The Internet RFC 789 Case Study 3 – How the ARAPA Crash occurred

An interesting and unusual problem occurred on October 27th, 1980 in the ARPA network. For several hours the network was unusable but still appeared to be online. This outage was caused by a high- priority process executing and consuming more system resources then it should. The ARPAnet had IMP’s (Interface Message processors) which where used to connect computers to each other suffered a number of faults. Restarting individual IMP’s did nothing to solve the problem because as soon as they connected to the network again, IMP’s continued with the same behaviour and the network was still down.

It was eventually found that there was a bad routing updates. These updates are created at least 1 per minute by each IMP and contain information such as the IMP’s direct neighbours and the average packet per second across the line. The fact they could not keep their lines up was also a clue and it suggested that the IMP’s were unable to send the line up/down protocol because of heavy CPU utilisation. After an amount of time the lines would have been declared down because the lines up/down protocol was not able to be sent.

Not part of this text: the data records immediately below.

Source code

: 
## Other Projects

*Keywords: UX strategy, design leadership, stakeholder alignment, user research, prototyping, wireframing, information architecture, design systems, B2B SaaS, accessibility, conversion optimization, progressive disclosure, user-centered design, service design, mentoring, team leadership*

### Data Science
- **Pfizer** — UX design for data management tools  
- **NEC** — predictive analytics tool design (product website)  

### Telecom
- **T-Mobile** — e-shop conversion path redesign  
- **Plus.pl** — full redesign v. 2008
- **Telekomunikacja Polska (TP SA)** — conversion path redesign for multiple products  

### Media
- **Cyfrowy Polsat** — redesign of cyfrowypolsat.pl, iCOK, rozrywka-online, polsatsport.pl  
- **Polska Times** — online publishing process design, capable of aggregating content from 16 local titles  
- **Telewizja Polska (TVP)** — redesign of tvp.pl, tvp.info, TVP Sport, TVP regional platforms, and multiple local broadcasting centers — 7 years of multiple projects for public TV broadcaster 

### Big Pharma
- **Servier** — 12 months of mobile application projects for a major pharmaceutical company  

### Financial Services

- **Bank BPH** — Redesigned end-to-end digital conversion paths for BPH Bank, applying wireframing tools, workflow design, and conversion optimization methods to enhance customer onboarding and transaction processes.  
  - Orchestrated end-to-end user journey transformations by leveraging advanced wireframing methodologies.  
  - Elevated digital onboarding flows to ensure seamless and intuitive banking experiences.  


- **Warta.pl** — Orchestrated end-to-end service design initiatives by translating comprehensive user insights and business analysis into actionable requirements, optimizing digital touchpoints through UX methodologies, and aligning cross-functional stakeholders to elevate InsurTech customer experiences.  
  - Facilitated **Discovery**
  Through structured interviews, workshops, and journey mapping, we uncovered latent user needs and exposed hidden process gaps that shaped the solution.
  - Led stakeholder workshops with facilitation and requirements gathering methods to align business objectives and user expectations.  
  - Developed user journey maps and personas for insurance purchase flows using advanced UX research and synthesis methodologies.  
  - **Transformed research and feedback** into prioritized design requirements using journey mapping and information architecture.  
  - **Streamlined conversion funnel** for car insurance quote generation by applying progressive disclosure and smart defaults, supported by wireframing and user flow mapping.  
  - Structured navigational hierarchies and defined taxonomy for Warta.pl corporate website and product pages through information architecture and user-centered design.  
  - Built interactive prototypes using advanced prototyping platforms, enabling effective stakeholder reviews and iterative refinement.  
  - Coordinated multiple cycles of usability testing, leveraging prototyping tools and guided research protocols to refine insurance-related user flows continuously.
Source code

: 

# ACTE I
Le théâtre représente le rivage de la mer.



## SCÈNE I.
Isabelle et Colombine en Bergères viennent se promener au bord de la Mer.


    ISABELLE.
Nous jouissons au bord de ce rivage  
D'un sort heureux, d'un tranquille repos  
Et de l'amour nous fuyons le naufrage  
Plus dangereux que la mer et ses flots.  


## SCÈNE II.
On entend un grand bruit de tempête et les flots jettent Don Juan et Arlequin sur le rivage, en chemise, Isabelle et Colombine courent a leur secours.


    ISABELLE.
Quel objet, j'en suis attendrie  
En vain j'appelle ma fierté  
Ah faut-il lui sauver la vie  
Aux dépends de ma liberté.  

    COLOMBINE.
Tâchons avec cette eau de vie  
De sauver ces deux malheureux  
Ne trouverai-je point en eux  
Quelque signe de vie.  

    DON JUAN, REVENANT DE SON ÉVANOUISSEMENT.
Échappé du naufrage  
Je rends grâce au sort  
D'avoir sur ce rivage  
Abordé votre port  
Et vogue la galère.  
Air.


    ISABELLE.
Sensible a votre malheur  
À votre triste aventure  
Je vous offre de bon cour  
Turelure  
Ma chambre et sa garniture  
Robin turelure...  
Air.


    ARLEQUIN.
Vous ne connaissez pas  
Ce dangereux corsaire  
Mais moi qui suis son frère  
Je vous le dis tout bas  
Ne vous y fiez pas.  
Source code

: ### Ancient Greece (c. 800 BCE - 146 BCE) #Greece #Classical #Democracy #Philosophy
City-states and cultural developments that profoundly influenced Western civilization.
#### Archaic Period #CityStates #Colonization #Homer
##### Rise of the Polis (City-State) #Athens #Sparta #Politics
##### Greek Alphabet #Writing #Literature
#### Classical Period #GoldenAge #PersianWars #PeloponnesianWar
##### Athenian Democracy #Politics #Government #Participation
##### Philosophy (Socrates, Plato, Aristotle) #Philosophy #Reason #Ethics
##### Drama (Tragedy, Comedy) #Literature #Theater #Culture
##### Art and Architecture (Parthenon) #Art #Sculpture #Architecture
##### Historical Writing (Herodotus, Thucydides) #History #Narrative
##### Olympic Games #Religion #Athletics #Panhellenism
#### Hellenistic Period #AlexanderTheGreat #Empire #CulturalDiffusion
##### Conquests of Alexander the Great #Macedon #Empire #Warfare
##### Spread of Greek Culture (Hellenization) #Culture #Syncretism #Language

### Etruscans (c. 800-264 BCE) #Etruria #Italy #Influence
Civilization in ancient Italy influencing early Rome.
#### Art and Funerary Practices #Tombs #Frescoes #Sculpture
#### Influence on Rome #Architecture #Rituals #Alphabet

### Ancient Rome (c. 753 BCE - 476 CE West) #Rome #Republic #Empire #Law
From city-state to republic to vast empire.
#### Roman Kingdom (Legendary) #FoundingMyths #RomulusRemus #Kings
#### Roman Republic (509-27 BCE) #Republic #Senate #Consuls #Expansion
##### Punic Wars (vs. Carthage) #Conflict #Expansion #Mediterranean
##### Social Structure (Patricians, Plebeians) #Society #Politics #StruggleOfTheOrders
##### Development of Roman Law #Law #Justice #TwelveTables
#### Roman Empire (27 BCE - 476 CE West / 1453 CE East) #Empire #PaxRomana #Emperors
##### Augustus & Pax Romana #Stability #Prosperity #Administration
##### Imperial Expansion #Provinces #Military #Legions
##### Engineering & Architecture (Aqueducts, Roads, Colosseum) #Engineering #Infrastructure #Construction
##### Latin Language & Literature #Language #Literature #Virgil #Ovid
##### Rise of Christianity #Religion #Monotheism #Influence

A core dump (log files) showed that all IMP’s had routing updates waiting to be processed and it was later revealed that all updates came from the one IMP, IMP 50.

It showed that IMP 50 had been malfunctioning before the network outage, unable to communicate properly with its neighbour IMP 29, which was also malfunctioning, IMP 29 was dropping bits.

The updates which were waiting to be processed by IMP 50 had a pattern this was as follows: 8, 40, 44, 8, 40, 44….. This was because of the way the algorithm determine what the most recent update was. 44 was considered more recent then 40, 40 was considered more recent then 8 and 8 was considered more recent then 44. Thus this set of updates formed an infinite loop, and the IMP’s were spending all their CPU time and buffer space processing this loop. Accepting the updates because the algorithm meant that each update was more recent then the last, this was easily fixed by ignoring any updates from IMP 50; but what had to be found is how did IMP 50 manage to get three updates into the network at once?

The answer was in IMP 29, which was dropping bits. When looking at the 6 bits that make up the sequence numbers of the updates we can see a problem

8 – 001000

40- 101000

44- 101100

If the first update was 44, then 40 could easily have been created by an accidental dropped bit and again 40 could be turned into 8 by dropping another bit. Therefore this would make three updates from the same IMP that would create the infinite loop.